La façade centriste et tolérante de Macron s’effrite

Par Karen Attiah*

* Éditorialiste du Washington Post, Karen Attiah a beaucoup fait parler d’elle fin novembre lorsqu’elle a relayé la prétendue Fake News selon laquelle le gouvernement français s’apprêtait à attribuer des numéros d’identification aux élèves musulmans. Pourtant, il est évident que c’est bien l’Islam et les musulmans qui sont traqués par cette mesure visant à lutter contre le pseudo-séparatisme, et comme pour le changement de nom de la loi contre le séparatisme islamiste, c’est uniquement pour ne pas être anticonstitutionnelle qu’elle est élargie à tous les élèves.

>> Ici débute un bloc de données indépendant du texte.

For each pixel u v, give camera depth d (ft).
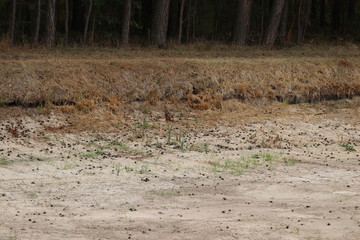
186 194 40.42
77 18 125.29
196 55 85.46
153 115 64.18
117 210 36.17
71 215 34.78
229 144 57.26
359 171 48.83
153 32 104.37
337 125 66.28
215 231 32.22
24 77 62.80
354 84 76.18
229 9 142.61
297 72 75.66
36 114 59.93
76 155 50.80
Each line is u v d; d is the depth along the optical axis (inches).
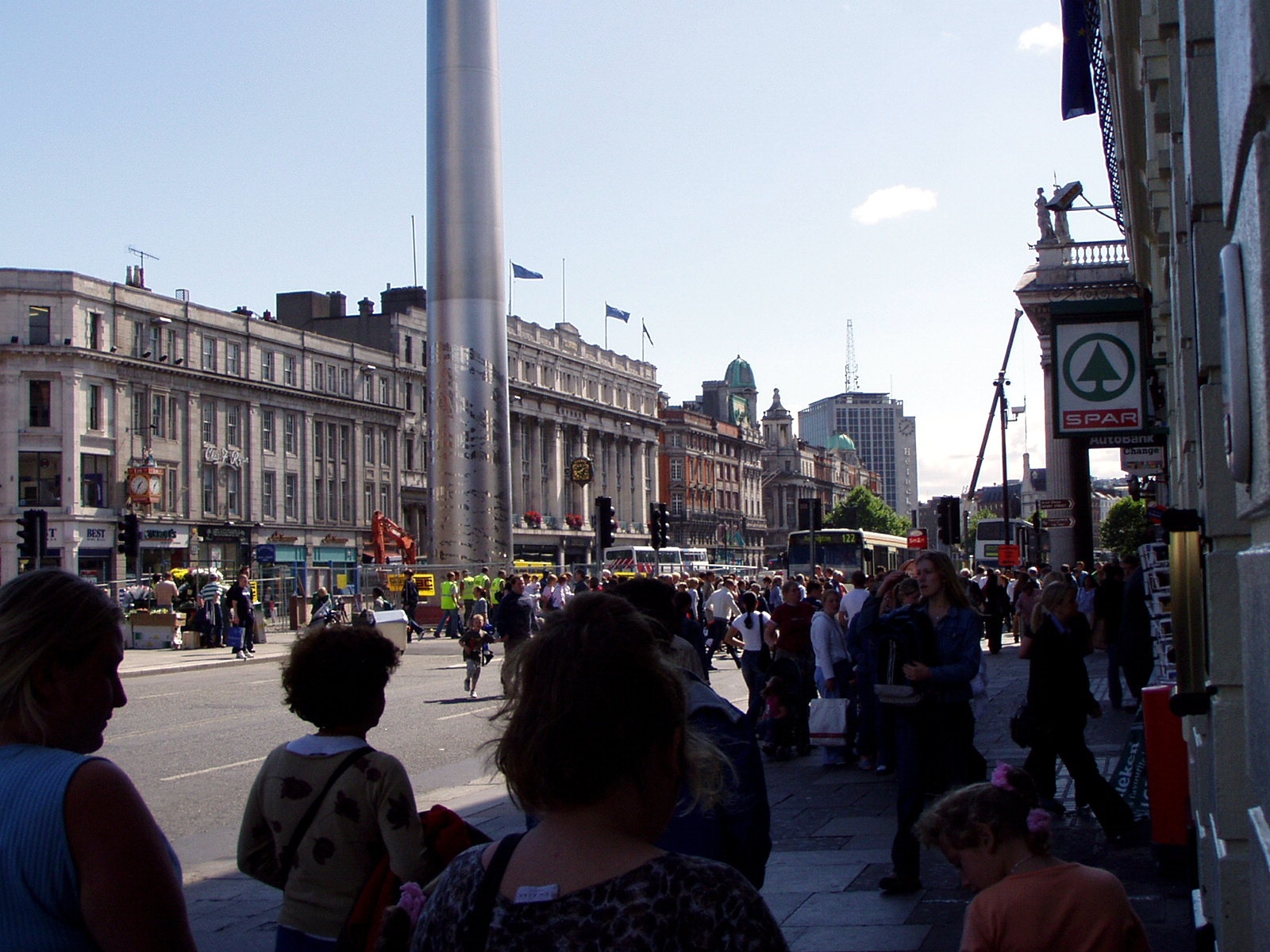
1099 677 956.6
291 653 166.1
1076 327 494.0
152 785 522.6
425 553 3356.3
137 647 1470.2
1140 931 147.2
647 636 91.7
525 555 3742.6
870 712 514.0
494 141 1403.8
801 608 584.7
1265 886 90.4
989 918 147.3
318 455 2928.2
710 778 97.1
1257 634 96.0
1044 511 1512.1
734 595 1249.4
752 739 154.7
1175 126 264.5
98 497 2293.3
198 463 2556.6
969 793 153.6
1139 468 1033.5
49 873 94.4
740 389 6756.9
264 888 343.0
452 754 604.7
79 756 99.6
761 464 6441.9
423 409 3363.7
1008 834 150.2
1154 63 373.1
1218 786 203.0
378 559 2222.0
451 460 1406.3
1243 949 192.9
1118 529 4350.4
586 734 86.4
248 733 695.7
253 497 2696.9
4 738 103.5
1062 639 358.6
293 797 159.6
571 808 87.5
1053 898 146.3
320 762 160.4
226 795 498.3
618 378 4488.2
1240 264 97.7
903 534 7564.0
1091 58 616.4
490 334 1403.8
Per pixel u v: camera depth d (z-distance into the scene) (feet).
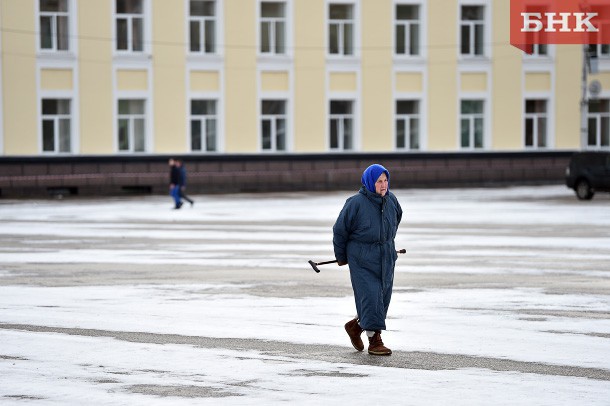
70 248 109.81
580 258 96.94
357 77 244.83
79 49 223.10
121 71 226.99
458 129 250.78
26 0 217.77
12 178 217.36
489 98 252.42
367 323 51.98
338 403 42.75
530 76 254.68
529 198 207.10
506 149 253.85
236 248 109.19
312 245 112.37
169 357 52.06
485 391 44.60
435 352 53.06
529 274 84.69
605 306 67.56
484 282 79.87
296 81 240.73
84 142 224.12
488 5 251.39
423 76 248.73
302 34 240.73
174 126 231.50
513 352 52.80
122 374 48.34
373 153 245.45
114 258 99.09
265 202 200.75
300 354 52.80
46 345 55.21
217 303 69.72
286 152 239.91
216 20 234.58
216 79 234.79
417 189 244.83
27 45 218.38
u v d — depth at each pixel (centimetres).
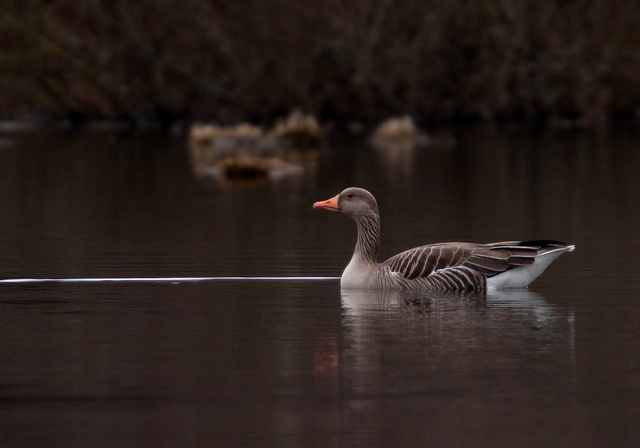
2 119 5512
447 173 3119
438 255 1225
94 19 5459
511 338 973
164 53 5453
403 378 841
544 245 1227
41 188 2723
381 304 1148
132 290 1255
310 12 5334
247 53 5422
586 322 1043
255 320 1066
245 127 4441
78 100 5509
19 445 700
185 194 2609
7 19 5403
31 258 1538
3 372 866
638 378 839
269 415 755
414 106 5475
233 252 1605
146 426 735
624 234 1800
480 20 5506
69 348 947
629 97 5691
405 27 5444
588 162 3444
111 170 3247
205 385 827
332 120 5478
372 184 2806
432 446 695
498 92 5575
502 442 702
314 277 1350
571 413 756
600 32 5653
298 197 2523
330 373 857
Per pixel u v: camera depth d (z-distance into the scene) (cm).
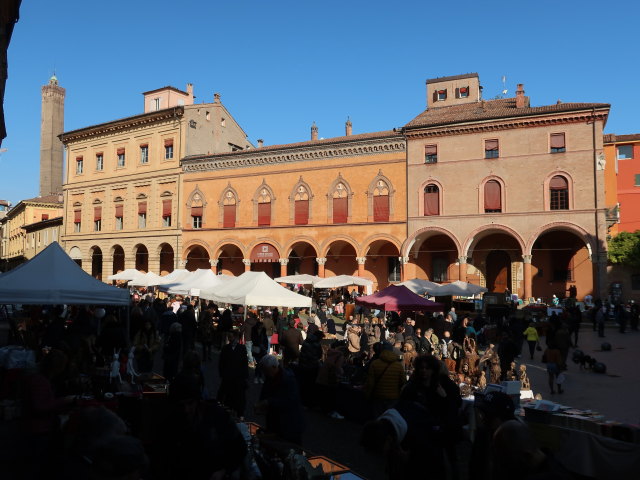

Source : Washington Post, 4 décembre 2020

Traduction : lecridespeuples.fr

Lorsque Emmanuel Macron a battu Marine Le Pen et son parti d’extrême droite en 2017, sa victoire a été présentée comme un rempart centriste exemplaire contre la montée des forces xénophobes, anti-immigrants et racistes en France et à travers l’Europe. Pour beaucoup, Macron était un fantasme politique incarné, un ancien banquier privé au visage frais, engagé à soutenir et à défendre l’ordre mondial néolibéral.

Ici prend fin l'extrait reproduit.